Electronic design files

/---

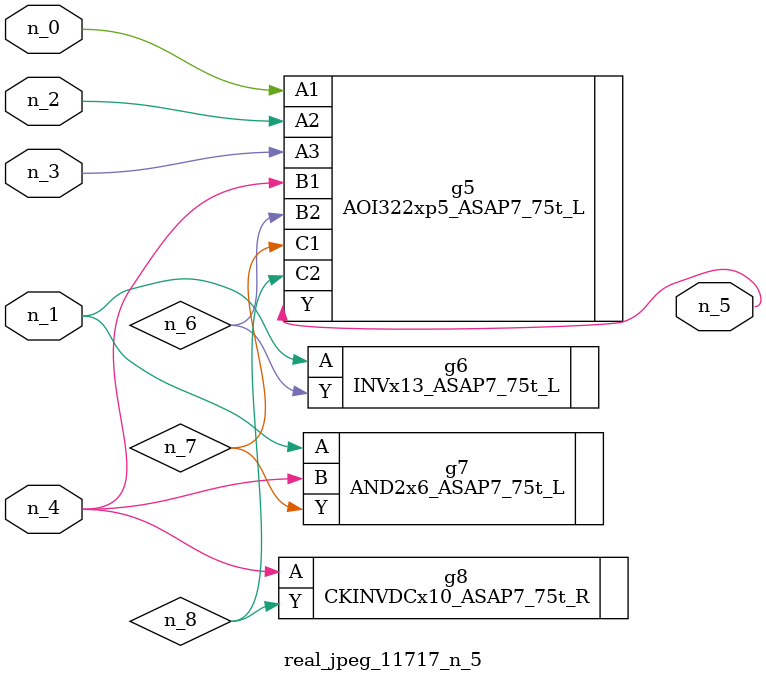
<source format=v>
module real_jpeg_11717_n_5 (n_4, n_0, n_1, n_2, n_3, n_5);

input n_4;
input n_0;
input n_1;
input n_2;
input n_3;

output n_5;

wire n_8;
wire n_6;
wire n_7;

AOI322xp5_ASAP7_75t_L g5 ( 
.A1(n_0),
.A2(n_2),
.A3(n_3),
.B1(n_4),
.B2(n_6),
.C1(n_7),
.C2(n_8),
.Y(n_5)
);

INVx13_ASAP7_75t_L g6 ( 
.A(n_1),
.Y(n_6)
);

AND2x6_ASAP7_75t_L g7 ( 
.A(n_1),
.B(n_4),
.Y(n_7)
);

CKINVDCx10_ASAP7_75t_R g8 ( 
.A(n_4),
.Y(n_8)
);


endmodule
</source>
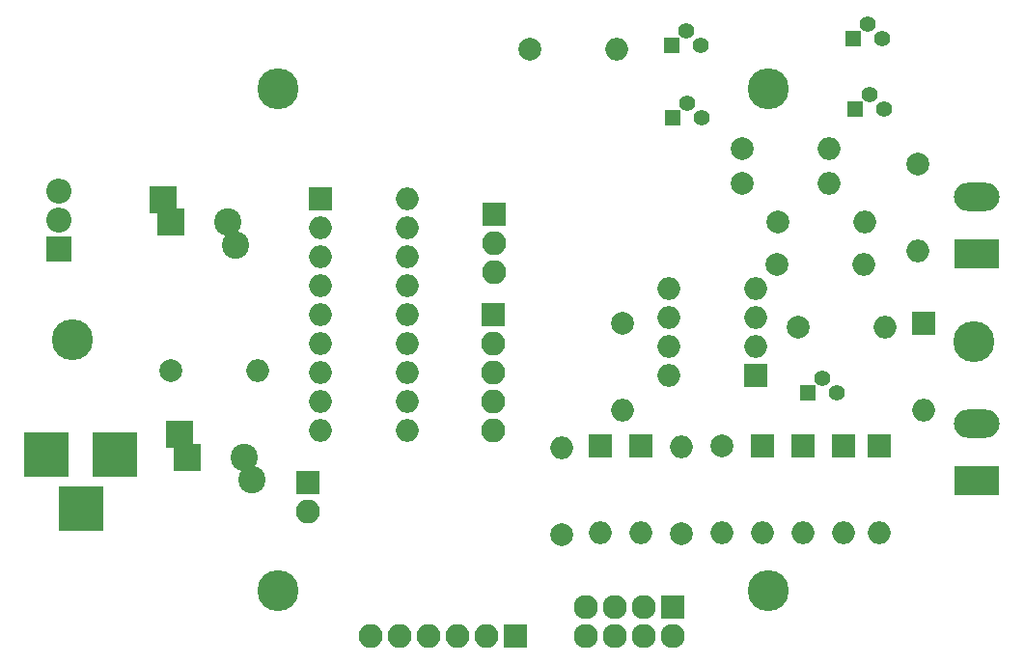
<source format=gts>
G04 #@! TF.FileFunction,Soldermask,Top*
%FSLAX46Y46*%
G04 Gerber Fmt 4.6, Leading zero omitted, Abs format (unit mm)*
G04 Created by KiCad (PCBNEW 4.0.5) date 2017 June 19, Monday 16:04:20*
%MOMM*%
%LPD*%
G01*
G04 APERTURE LIST*
%ADD10C,0.100000*%
%ADD11C,3.600000*%
%ADD12R,2.000000X2.000000*%
%ADD13O,2.000000X2.000000*%
%ADD14R,2.100000X2.100000*%
%ADD15O,2.100000X2.100000*%
%ADD16R,2.127200X2.127200*%
%ADD17O,2.127200X2.127200*%
%ADD18C,1.400000*%
%ADD19R,1.400000X1.400000*%
%ADD20C,2.000000*%
%ADD21R,2.200000X2.200000*%
%ADD22O,2.200000X2.200000*%
%ADD23R,2.400000X2.400000*%
%ADD24C,2.400000*%
%ADD25R,3.900000X3.900000*%
%ADD26R,4.000000X2.500000*%
%ADD27O,4.000000X2.500000*%
G04 APERTURE END LIST*
D10*
D11*
X125500000Y-80200000D03*
X107500000Y-102000000D03*
X107500000Y-58000000D03*
X64500000Y-102000000D03*
X64500000Y-58000000D03*
D12*
X110550000Y-89350000D03*
D13*
X110550000Y-96970000D03*
D12*
X114100000Y-89350000D03*
D13*
X114100000Y-96970000D03*
D12*
X117200000Y-89300000D03*
D13*
X117200000Y-96920000D03*
D12*
X121100000Y-78600000D03*
D13*
X121100000Y-86220000D03*
D12*
X107000000Y-89350000D03*
D13*
X107000000Y-96970000D03*
D12*
X96350000Y-89350000D03*
D13*
X96350000Y-96970000D03*
D12*
X92800000Y-89350000D03*
D13*
X92800000Y-96970000D03*
D14*
X83400000Y-77840000D03*
D15*
X83400000Y-80380000D03*
X83400000Y-82920000D03*
X83400000Y-85460000D03*
X83400000Y-88000000D03*
D14*
X83500000Y-69020000D03*
D15*
X83500000Y-71560000D03*
X83500000Y-74100000D03*
D16*
X99100000Y-103460000D03*
D17*
X99100000Y-106000000D03*
X96560000Y-103460000D03*
X96560000Y-106000000D03*
X94020000Y-103460000D03*
X94020000Y-106000000D03*
X91480000Y-103460000D03*
X91480000Y-106000000D03*
D14*
X85340000Y-106000000D03*
D15*
X82800000Y-106000000D03*
X80260000Y-106000000D03*
X77720000Y-106000000D03*
X75180000Y-106000000D03*
X72640000Y-106000000D03*
D18*
X112270000Y-83430000D03*
X113540000Y-84700000D03*
D19*
X111000000Y-84700000D03*
D18*
X116200000Y-52300000D03*
X117470000Y-53570000D03*
D19*
X114930000Y-53570000D03*
D18*
X116400000Y-58500000D03*
X117670000Y-59770000D03*
D19*
X115130000Y-59770000D03*
D18*
X100330000Y-52930000D03*
X101600000Y-54200000D03*
D19*
X99060000Y-54200000D03*
D18*
X100400000Y-59300000D03*
X101670000Y-60570000D03*
D19*
X99130000Y-60570000D03*
D20*
X110100000Y-78900000D03*
D13*
X117720000Y-78900000D03*
D20*
X103450000Y-89350000D03*
D13*
X103450000Y-96970000D03*
D20*
X99900000Y-97000000D03*
D13*
X99900000Y-89380000D03*
D20*
X89400000Y-97100000D03*
D13*
X89400000Y-89480000D03*
D20*
X108380000Y-69700000D03*
D13*
X116000000Y-69700000D03*
D20*
X108280000Y-73400000D03*
D13*
X115900000Y-73400000D03*
D20*
X120600000Y-64600000D03*
D13*
X120600000Y-72220000D03*
D20*
X94700000Y-78600000D03*
D13*
X94700000Y-86220000D03*
D20*
X86600000Y-54500000D03*
D13*
X94220000Y-54500000D03*
D20*
X55080000Y-82700000D03*
D13*
X62700000Y-82700000D03*
D20*
X105200000Y-63200000D03*
D13*
X112820000Y-63200000D03*
D20*
X105200000Y-66300000D03*
D13*
X112820000Y-66300000D03*
D12*
X68200000Y-67660000D03*
D13*
X75820000Y-87980000D03*
X68200000Y-70200000D03*
X75820000Y-85440000D03*
X68200000Y-72740000D03*
X75820000Y-82900000D03*
X68200000Y-75280000D03*
X75820000Y-80360000D03*
X68200000Y-77820000D03*
X75820000Y-77820000D03*
X68200000Y-80360000D03*
X75820000Y-75280000D03*
X68200000Y-82900000D03*
X75820000Y-72740000D03*
X68200000Y-85440000D03*
X75820000Y-70200000D03*
X68200000Y-87980000D03*
X75820000Y-67660000D03*
D12*
X106420000Y-83140000D03*
D13*
X98800000Y-75520000D03*
X106420000Y-80600000D03*
X98800000Y-78060000D03*
X106420000Y-78060000D03*
X98800000Y-80600000D03*
X106420000Y-75520000D03*
X98800000Y-83140000D03*
D21*
X45300000Y-72080000D03*
D22*
X45300000Y-69540000D03*
X45300000Y-67000000D03*
D23*
X56500000Y-90300000D03*
D24*
X61500000Y-90300000D03*
D23*
X55827856Y-88300000D03*
D24*
X62172144Y-92300000D03*
D23*
X55100000Y-69700000D03*
D24*
X60100000Y-69700000D03*
D23*
X54427856Y-67700000D03*
D24*
X60772144Y-71700000D03*
D25*
X50200000Y-90100000D03*
X44200000Y-90100000D03*
X47200000Y-94800000D03*
D26*
X125800000Y-92400000D03*
D27*
X125800000Y-87400000D03*
D26*
X125800000Y-72500000D03*
D27*
X125800000Y-67500000D03*
D14*
X67100000Y-92500000D03*
D15*
X67100000Y-95040000D03*
D11*
X46500000Y-80000000D03*
M02*

</source>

\---

> [TASK DIRECTIONS]
Look through the records above for the word "APERTURE". Report how many lines contain it, as a bare number.

> [SOLUTION FOR THIS PROBLEM]
2